Aim of the task:
Copy out every line from the rows below that contains the string "powered".
[Data for review — start]
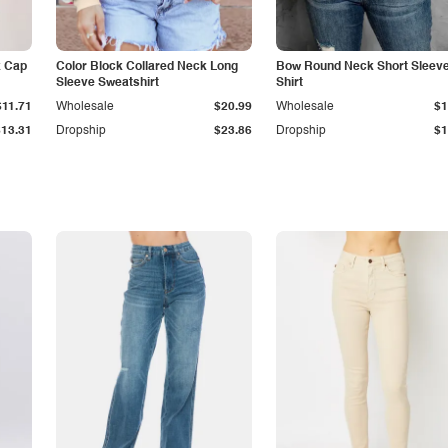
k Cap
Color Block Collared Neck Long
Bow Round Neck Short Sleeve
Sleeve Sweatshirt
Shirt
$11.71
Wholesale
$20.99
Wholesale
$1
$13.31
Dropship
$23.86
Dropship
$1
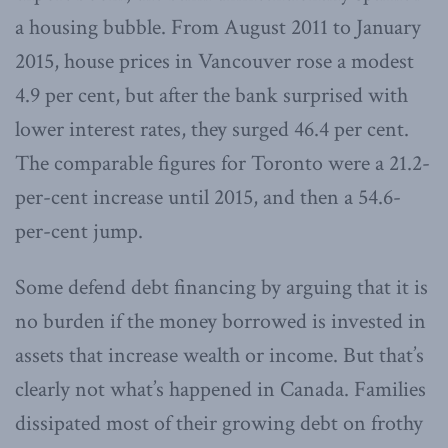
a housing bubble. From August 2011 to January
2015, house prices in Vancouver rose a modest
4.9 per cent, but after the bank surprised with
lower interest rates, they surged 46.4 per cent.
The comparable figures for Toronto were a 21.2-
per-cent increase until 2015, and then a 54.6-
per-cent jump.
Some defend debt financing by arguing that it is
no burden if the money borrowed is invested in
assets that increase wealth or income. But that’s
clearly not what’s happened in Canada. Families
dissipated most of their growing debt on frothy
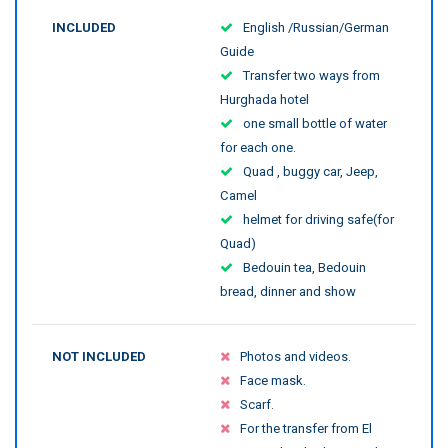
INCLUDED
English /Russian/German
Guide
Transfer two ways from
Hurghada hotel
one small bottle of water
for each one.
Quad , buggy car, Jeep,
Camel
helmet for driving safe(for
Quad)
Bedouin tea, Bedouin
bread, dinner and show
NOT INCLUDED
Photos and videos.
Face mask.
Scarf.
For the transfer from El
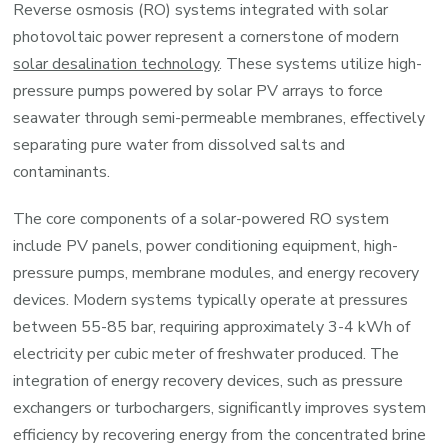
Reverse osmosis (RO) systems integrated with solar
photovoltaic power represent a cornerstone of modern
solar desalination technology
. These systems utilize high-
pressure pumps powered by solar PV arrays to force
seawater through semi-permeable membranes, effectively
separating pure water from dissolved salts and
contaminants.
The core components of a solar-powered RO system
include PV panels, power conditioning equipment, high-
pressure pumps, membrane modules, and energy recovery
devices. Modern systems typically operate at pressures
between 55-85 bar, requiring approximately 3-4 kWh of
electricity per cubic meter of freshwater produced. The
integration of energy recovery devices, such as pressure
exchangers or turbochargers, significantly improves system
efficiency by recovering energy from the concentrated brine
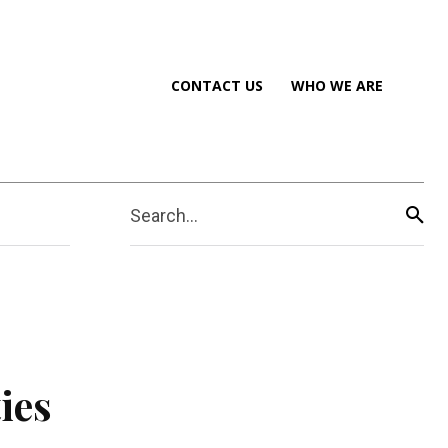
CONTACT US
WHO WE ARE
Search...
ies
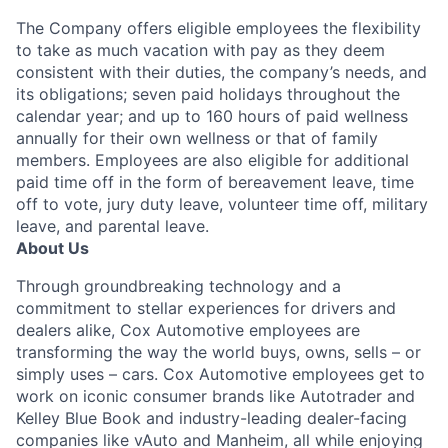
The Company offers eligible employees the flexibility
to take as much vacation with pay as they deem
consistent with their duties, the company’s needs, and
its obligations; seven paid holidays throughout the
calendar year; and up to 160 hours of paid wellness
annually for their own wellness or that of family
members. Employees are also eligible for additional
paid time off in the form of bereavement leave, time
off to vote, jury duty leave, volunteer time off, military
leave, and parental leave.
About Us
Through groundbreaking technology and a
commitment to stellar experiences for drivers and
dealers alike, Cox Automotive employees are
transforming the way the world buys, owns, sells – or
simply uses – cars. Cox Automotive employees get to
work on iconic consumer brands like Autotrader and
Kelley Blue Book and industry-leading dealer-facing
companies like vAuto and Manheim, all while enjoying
[Data for review — finish]
[Data for review — start]
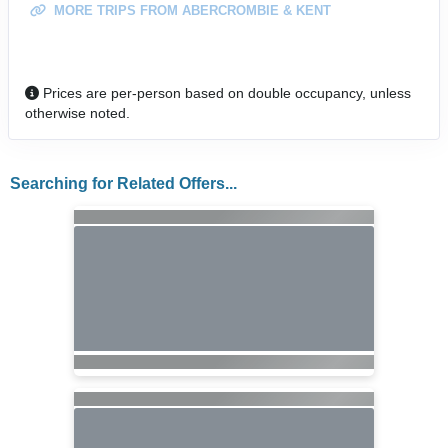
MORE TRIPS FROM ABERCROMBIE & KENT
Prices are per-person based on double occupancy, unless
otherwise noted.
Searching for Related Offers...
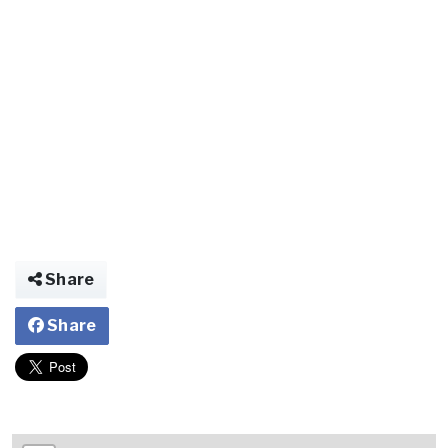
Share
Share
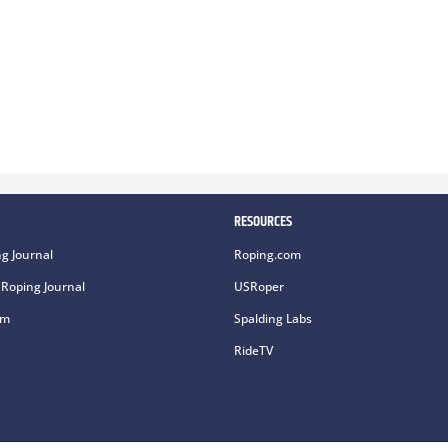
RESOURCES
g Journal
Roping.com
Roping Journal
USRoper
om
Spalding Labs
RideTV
[Data for review — finish]
Completed task:
pressure pumps powered by solar PV arrays to force
The core components of a solar-powered RO system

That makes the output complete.